Nat Genet. 1998 Aug;19(4):340-7. doi: 10.1038/1228.
Stargazer mice have spike-wave seizures characteristic of absence epilepsy, with accompanying defects in the cerebellum and inner ear. We describe here a novel gene, Cacng2, whose expression is disrupted in two stargazer alleles. It encodes a 36-kD protein (stargazin) with structural similarity to the gamma subunit of skeletal muscle voltage-gated calcium (Ca2+) channels. Stargazin is brain-specific and, like other neuronal Ca2+-channel subunits, is enriched in synaptic plasma membranes. In vitro, stargazin increases steady-state inactivation of alpha1 class A Ca2+ channels. The anticipated effect in stargazer mutants, inappropriate Ca2+ entry, may contribute to their more pronounced seizure phenotype compared with other mouse absence models with Ca2+-channel defects. The discovery that the stargazer gene encodes a gamma subunit completes the identification of the major subunit types for neuronal Ca2+ channels, namely alpha1, alpha2delta, beta and gamma, providing a new opportunity to understand how these channels function in the mammalian brain and how they may be targeted in the treatment of neuroexcitability disorders.

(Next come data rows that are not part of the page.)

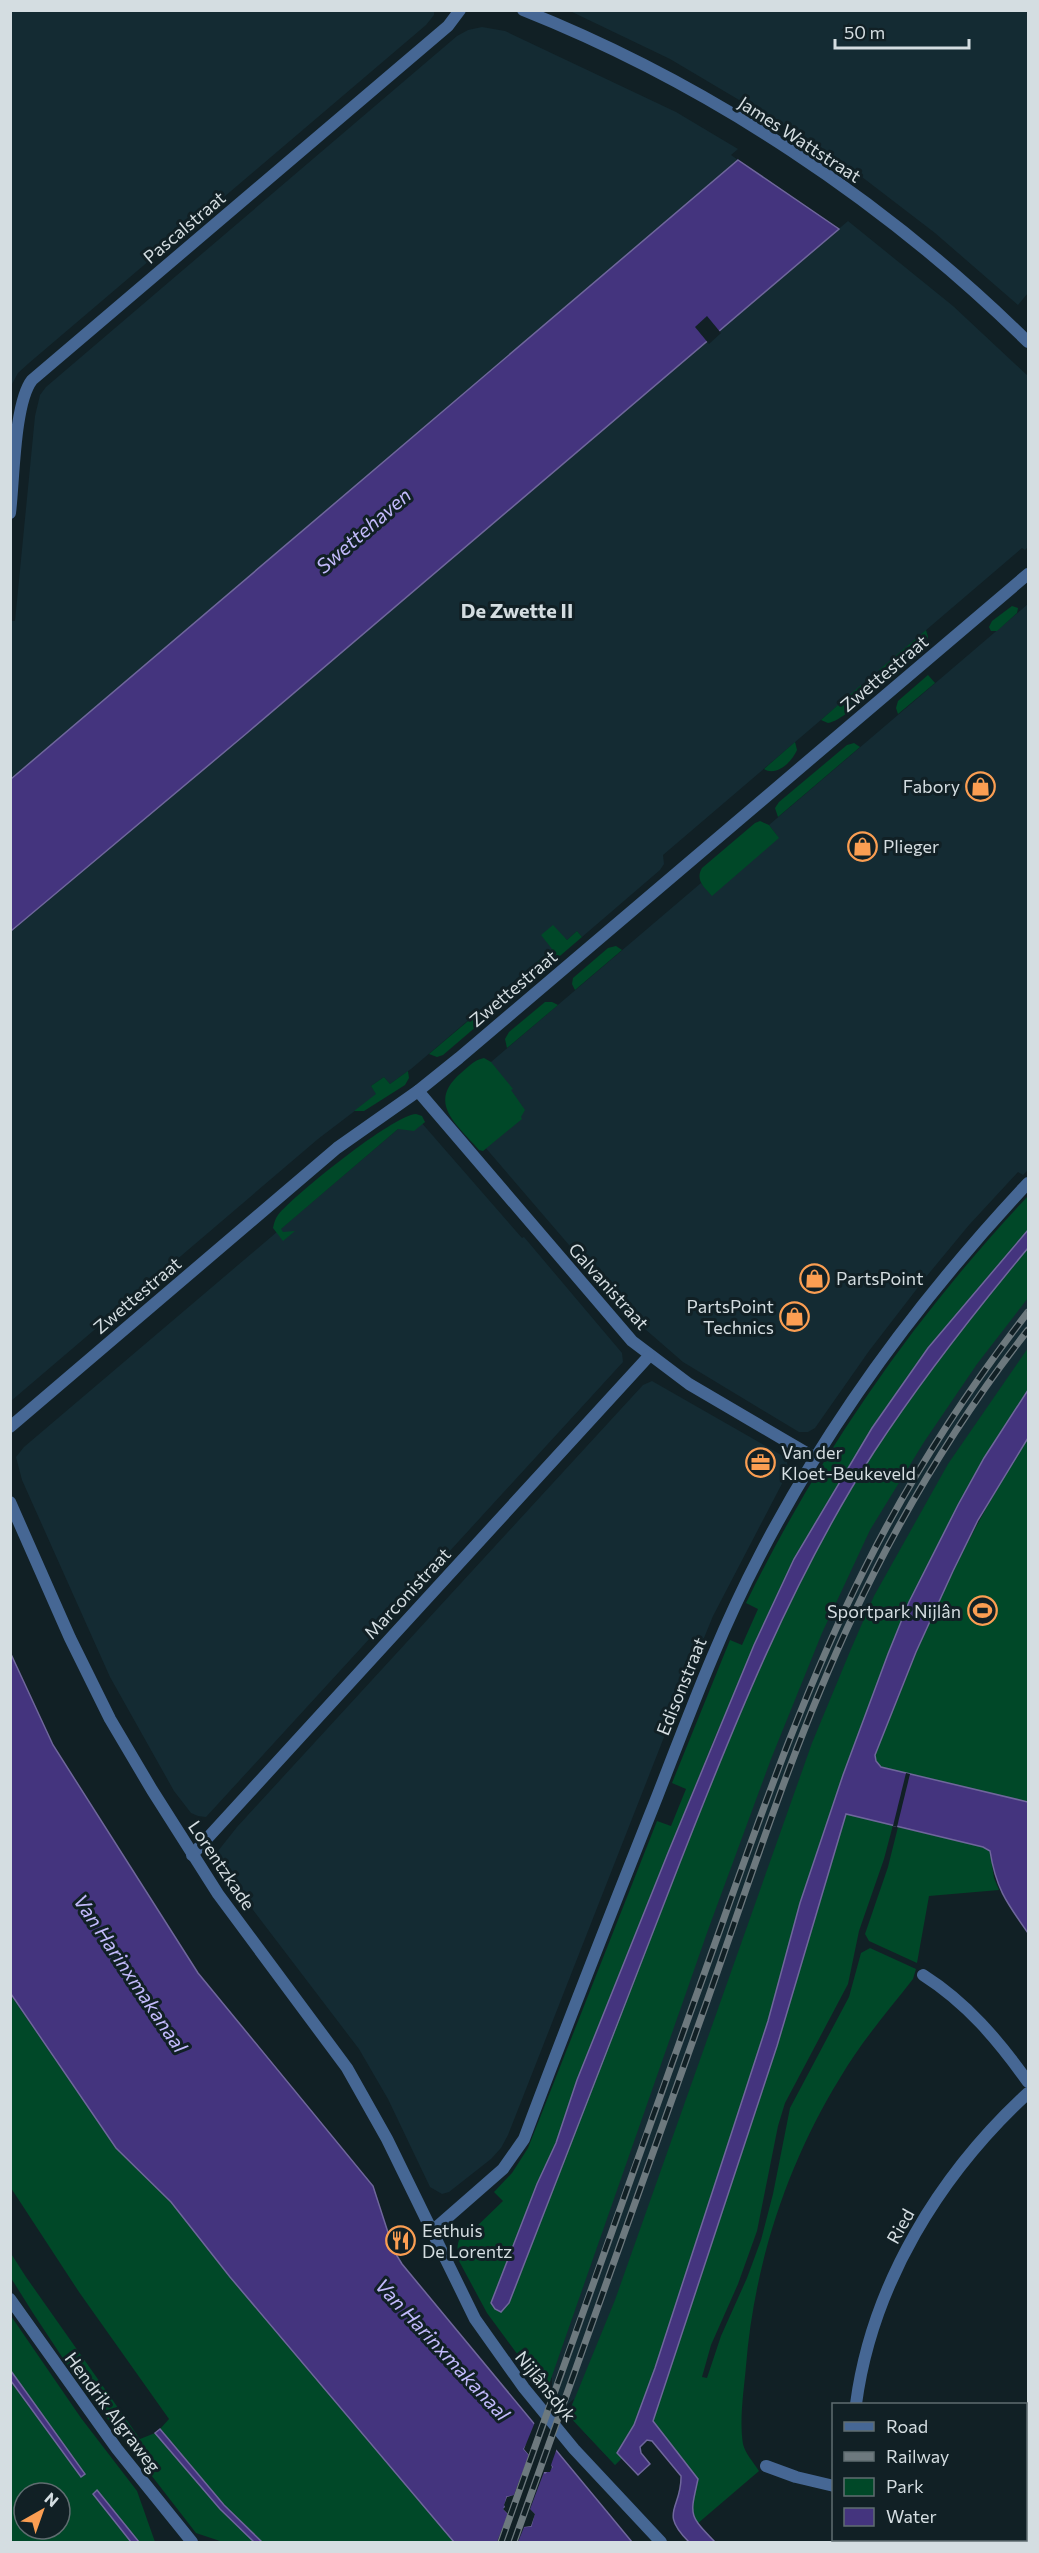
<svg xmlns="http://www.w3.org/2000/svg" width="1039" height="2553" viewBox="0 0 1039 2553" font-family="Commissioner,sans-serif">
<rect width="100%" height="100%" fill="#112025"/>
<g fill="#142b33">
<path d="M11 10H434V15L426 25 29 363 18 373 11 386Z"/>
<path d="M570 11H1028V293L1018 305 935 233 862 177 803 138 670 59Z"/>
<path d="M482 27 505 31 676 112 738 149 731 155 738 160 11 779V621H15L35 416 40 395 46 387 457 36 468 30Z"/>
<path d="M848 221 953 306 1028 376V547L1025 550 1022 548 663 855 664 864 660 870 582 937 577 931 567 940 565 938 411 1069 390 1084 384 1077 371 1086 377 1094 318 1139 11 1401V931L247 733Z"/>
<path d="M1028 604V1170L1023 1175 1018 1172 969 1225 926 1277 869 1351 815 1428 808 1432H799L683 1362 630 1316 454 1111 457 1091 701 883 710 893 777 836 769 825Z"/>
<path d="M420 1121 522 1238 524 1237 622 1353 623 1362 206 1817 198 1816 191 1813 174 1791 110 1677 22 1480 16 1457 24 1447 398 1129Z"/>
<path d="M1028 1248V1390L984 1458 768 2021 667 2328 617 2453 622 2458 615 2465 568 2415 574 2399 562 2409 552 2399V2376L546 2393 522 2363 509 2303 707 1793Z"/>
<path d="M652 1381 783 1456 787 1461 788 1472 713 1616 677 1704 508 2135 501 2148 491 2159 449 2192 442 2194 430 2187 388 2099 359 2049 250 1906 218 1856V1851L237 1827 643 1385Z"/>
</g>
<g fill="#004828" fill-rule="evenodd">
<path d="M1012 606 1018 608 1017 613 997 631H991L989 627 992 621Z"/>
<path d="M926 630 928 637C926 645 897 673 888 673 884 674 883 672 879 670Z"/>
<path d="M928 675 935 683 898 714 896 708 898 701Z"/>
<path d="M861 685 863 693C860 704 840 721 828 723L821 720Z"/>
<path d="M795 742 797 750C792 762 776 777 764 769Z"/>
<path d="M854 743 860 747 778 817 775 808 779 802 847 745Z"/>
<path d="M760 821 769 825 779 838 712 896C704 887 695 880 702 868L755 823Z"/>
<path d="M553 925 567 940 577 931 582 937 540 973 531 975 526 972 552 949 541 935Z"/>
<path d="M616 946 622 950 575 990 572 984 573 978 608 948Z"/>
<path d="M506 989 508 995 505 1002 443 1055 437 1057 429 1054Z"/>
<path d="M545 1002H552L558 1005 507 1048 505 1039 509 1032Z"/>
<path d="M484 1058 491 1062 513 1089 511 1090 525 1110 521 1117 522 1119 483 1151 479 1150C457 1124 426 1103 461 1073 468 1067 474 1060 484 1058Z"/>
<path d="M408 1071 409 1078 405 1085 364 1111H354L376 1094 371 1086 384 1077 390 1084Z"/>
<path d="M416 1114 422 1116 425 1122 414 1131 398 1129 281 1229 283 1232 295 1231 283 1241 273 1228C274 1223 275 1219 278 1215 294 1195 393 1115 416 1114Z"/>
<path d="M1028 1196V1230L928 1348 872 1428 794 1559 715 1737 668 1853 577 2080 556 2143 537 2184 491 2302 495 2309 500 2312 509 2303C565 2155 622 2007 681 1860 735 1723 794 1575 874 1452 921 1380 973 1314 1028 1248V1298L977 1364 924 1442 870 1530 822 1633 771 1759 708 1930 546 2393 487 2313 459 2261C455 2245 459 2236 468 2224L474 2229 503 2201 494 2192 512 2173 528 2148 657 1821 671 1826 686 1789 672 1783 730 1640 742 1645 758 1609 746 1603C819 1454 914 1317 1028 1196Z"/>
<path d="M1028 1348V1390L984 1458 958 1505 843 1775 800 1903 768 2021 655 2368 634 2425 618 2450 617 2452 622 2458 615 2465 568 2415 615 2300 812 1743 851 1649 874 1596 948 1464Z"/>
<path d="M1028 1438V1802L881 1767 876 1761 875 1755C881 1733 893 1713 901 1691 935 1603 977 1518 1028 1438Z"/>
<path d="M846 1814 893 1825 884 1859 859 1931 848 1984 785 2103 778 2126 757 2231 738 2284 711 2345 702 2377 707 2378 721 2336 747 2278 761 2240 773 2194 790 2108 849 1997 861 1953 870 1948 916 1969 913 1979C888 2011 861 2042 840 2078 787 2164 754 2265 746 2366 744 2390 739 2419 743 2444 745 2453 754 2463 759 2471L697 2524C687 2510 695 2494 698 2479L653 2421 777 2046Z"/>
<path d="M898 1827 983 1847 990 1851 994 1878 999 1890 929 1896 917 1963 869 1941 865 1934 888 1867Z"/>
<path d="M10 1994 116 2148 171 2202 230 2277 454 2542H262L224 2505 160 2429 169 2419 79 2292 11 2188Z"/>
<path d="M10 2252 26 2277 140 2439 155 2433 220 2509 254 2542H223L196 2533 76 2378 33 2313 11 2278Z"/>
<path d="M11 2316 81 2418 137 2491 155 2542H139L97 2490 93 2494 131 2542H11L10 2381 81 2477 85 2474 11 2371ZM24 2493H60V2529H24Z"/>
</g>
<g fill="#44347e" stroke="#6f679c" stroke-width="1.5" fill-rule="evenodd">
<path d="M738 160 839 229 247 733 11 931V779Z"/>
<path d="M1028 1230V1248C973 1314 921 1380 874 1452 793 1577 733 1727 679 1865 621 2011 565 2157 509 2303L501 2312 495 2309 491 2303 537 2184 556 2143 577 2080 668 1853 754 1645 794 1559 872 1428 928 1348Z"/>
<path d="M1028 1390V1438L978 1520 953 1571 916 1652 875 1755 876 1761 881 1767 1028 1802V1933C1007 1903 996 1889 990 1851L983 1847 846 1814 777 2046 653 2421 698 2479C690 2516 688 2514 715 2542H689C658 2511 682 2509 681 2476L652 2441 647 2440 640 2447 641 2453 650 2464 638 2475 617 2453 634 2425 655 2368 768 2021 800 1903 843 1775 888 1654 909 1602 958 1505 984 1458Z"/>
<path d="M10 1652 53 1745 198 1973 373 2186 394 2251 402 2264 632 2542H454L230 2277 171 2202 116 2148 11 1994ZM528 2443 552 2467 545 2473 524 2449ZM514 2496 534 2514 531 2526 520 2527 504 2509 507 2497Z"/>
<path d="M11 2371 85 2474 81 2477 11 2381Z"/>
<path d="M160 2429 224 2505 262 2542H254L220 2509 155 2433Z"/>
<path d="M97 2490 139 2542H131L93 2494Z"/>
</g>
<g fill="#112025" fill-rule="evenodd">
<path d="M707 316 721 333 709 344 695 327Z"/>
<path d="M906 1773 910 1774 897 1827 893 1826Z"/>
<path d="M535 2422 557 2448 551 2465 552 2467 550 2472H544L530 2509 535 2514 531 2526 524 2527 518 2542H497L508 2514 503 2509 505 2507 504 2505 507 2497 514 2495 529 2455 524 2449ZM509 2499H513L531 2514 529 2523 521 2524 508 2509Z"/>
</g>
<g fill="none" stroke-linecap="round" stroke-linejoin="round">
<g stroke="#466794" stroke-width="12">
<path d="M523 10C709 84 885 201 1028 342"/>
<path d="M10 513C14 481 14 403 32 380L448 26 460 10"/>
<path d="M418 1091 632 1341 689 1384 815 1458"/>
<path d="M192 1855 649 1356"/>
<path d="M923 1975C967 2003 998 2040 1028 2082"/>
<path d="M431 2232 503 2169 524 2139C567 2024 612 1910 657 1797 689 1715 719 1633 760 1555 831 1418 923 1295 1028 1183"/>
<path d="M10 2299 117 2449 192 2542"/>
<path d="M856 2404C872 2284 940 2174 1028 2093"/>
<path d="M1026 2429 1028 2426"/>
<path d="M766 2466 796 2477 834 2486"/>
<path d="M877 2540 878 2542"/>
</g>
<g stroke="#466794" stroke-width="12">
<path d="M10 1427 337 1148 418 1091 459 1058 1028 574"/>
<path d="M10 1502 70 1638 110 1719 152 1790 218 1894 347 2068 387 2139 475 2319 524 2388 574 2449 661 2542"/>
</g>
<defs>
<g id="rail">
<path d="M501 2542C565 2362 629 2182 694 2002 747 1856 795 1707 865 1568 910 1478 966 1392 1028 1312"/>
<path d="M514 2542C578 2363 642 2183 706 2004 752 1874 794 1742 852 1618 900 1516 959 1418 1028 1330"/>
</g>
</defs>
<use href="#rail" stroke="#6d797e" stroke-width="7"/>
<use href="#rail" stroke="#112025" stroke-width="4.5" stroke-dasharray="14" stroke-linecap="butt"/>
</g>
<defs>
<symbol id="shop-ring" viewBox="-11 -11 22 22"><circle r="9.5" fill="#112025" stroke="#fb9e52" stroke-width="1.5"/><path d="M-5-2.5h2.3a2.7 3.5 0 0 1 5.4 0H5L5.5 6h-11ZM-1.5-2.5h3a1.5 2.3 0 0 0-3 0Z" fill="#fb9e52"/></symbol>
<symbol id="office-ring" viewBox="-11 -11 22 22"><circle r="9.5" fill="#112025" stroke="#fb9e52" stroke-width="1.5"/><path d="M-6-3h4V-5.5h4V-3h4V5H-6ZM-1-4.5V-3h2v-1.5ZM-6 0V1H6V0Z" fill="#fb9e52"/></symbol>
<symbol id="stadium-ring" viewBox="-11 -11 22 22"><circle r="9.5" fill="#112025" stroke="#fb9e52" stroke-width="1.5"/><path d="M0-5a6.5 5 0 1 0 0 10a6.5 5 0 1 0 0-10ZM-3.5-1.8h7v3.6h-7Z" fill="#fb9e52"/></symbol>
<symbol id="restaurant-ring" viewBox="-11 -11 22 22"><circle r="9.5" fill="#112025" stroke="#fb9e52" stroke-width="1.5"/><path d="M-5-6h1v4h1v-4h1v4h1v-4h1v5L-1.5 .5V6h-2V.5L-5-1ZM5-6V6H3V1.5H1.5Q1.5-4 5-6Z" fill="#fb9e52"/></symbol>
</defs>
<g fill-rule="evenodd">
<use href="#shop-ring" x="964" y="770" width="33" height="33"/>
<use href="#shop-ring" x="846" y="830" width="33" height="33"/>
<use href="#shop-ring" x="798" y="1262" width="33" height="33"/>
<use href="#shop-ring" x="778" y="1300" width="33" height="33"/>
<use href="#office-ring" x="744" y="1446" width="33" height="33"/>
<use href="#stadium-ring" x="966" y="1594" width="33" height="33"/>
<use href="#restaurant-ring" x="384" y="2224" width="33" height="33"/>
</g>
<g text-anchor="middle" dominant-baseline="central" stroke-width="6" stroke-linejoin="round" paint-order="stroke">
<g font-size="18" fill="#d4dde1" stroke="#112025">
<text transform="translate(800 139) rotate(33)">James Wattstraat</text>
<text transform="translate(184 227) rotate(-40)">Pascalstraat</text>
<text transform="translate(884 673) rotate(-40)">Zwettestraat</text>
<text transform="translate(513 988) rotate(-40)">Zwettestraat</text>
<text transform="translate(609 1286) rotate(48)">Galvanistraat</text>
<text transform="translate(137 1295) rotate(-40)">Zwettestraat</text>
<text transform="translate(407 1593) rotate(-47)">Marconistraat</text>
<text transform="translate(681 1686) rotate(-68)">Edisonstraat</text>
<text transform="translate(222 1865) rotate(56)">Lorentzkade</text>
<text transform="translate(900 2226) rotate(-61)">Ried</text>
<text transform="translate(546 2386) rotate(51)">Nijlânsdyk</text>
<text transform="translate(113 2412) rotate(53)">Hendrik Algraweg</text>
</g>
<g font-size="18" fill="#d4dde1" stroke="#112025" text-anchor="start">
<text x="960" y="786" text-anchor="end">Fabory</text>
<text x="883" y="846">Plieger</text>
<text x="836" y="1278">PartsPoint</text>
<text x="774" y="1306" text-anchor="end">PartsPoint<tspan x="774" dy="21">Technics</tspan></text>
<text x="781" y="1452">Van der<tspan x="781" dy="21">Kloet-Beukeveld</tspan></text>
<text x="961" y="1611" text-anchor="end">Sportpark Nijlân</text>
<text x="422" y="2230">Eethuis<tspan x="422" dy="21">De Lorentz</tspan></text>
</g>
<g font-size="20" font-style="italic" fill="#c2bafb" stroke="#112025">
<text transform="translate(363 530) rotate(-41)">Swettehaven</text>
<text transform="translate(131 1973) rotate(56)">Van Harinxmakanaal</text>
<text transform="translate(443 2349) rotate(47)">Van Harinxmakanaal</text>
</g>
<g font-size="20" font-weight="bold" fill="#d4dde1" stroke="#112025">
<text x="517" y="610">De Zwette II</text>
</g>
</g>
<rect width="1039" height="2553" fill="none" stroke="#d4dde1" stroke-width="24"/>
<rect x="832" y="2403" width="195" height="138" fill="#112025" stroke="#5f6c70" stroke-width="1.5"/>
<rect x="844" y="2422" width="30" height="9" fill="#466794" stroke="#5f6c70" stroke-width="1.5"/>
<text x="886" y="2433" font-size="18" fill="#d4dde1">Road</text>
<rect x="844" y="2452" width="30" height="9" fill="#6d797e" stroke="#5f6c70" stroke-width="1.5"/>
<text x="886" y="2463" font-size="18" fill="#d4dde1">Railway</text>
<rect x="844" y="2478" width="30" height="18" fill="#004828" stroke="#5f6c70" stroke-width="1.5"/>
<text x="886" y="2493" font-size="18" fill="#d4dde1">Park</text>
<rect x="844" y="2508" width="30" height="18" fill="#44347e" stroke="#5f6c70" stroke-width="1.5"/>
<text x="886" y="2523" font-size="18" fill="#d4dde1">Water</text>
<g transform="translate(42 2511) rotate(40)"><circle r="28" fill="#112025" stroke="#5f6c70" stroke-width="1.5"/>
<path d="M0-4.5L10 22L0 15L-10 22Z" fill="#fb9e52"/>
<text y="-9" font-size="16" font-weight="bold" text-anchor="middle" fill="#d4dde1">N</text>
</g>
<path d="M835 39v9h134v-9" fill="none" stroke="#d4dde1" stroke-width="3"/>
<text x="844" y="39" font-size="18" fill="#d4dde1" stroke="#112025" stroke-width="4.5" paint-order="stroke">50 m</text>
</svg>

“凝视者”小鼠具有失神癫痫特有的棘波癫痫发作,同时伴有小脑和内耳缺陷。我们在此描述一个新基因Cacng2,其在两个“凝视者”等位基因中的表达受到破坏。它编码一种36kD的蛋白质(stargazin),与骨骼肌电压门控钙(Ca2+)通道的γ亚基在结构上相似。Stargazin是脑特异性的,并且与其他神经元Ca2+通道亚基一样,在突触质膜中富集。在体外,stargazin增加A类α1型Ca2+通道的稳态失活。与其他具有Ca2+通道缺陷的小鼠失神模型相比,“凝视者”突变体中预期的不适当Ca2+内流效应,可能导致其更明显的癫痫发作表型。“凝视者”基因编码γ亚基这一发现,完成了对神经元Ca2+通道主要亚基类型的鉴定,即α1、α2δ、β和γ,为理解这些通道在哺乳动物大脑中的功能以及在神经兴奋性疾病治疗中如何靶向作用提供了新机会。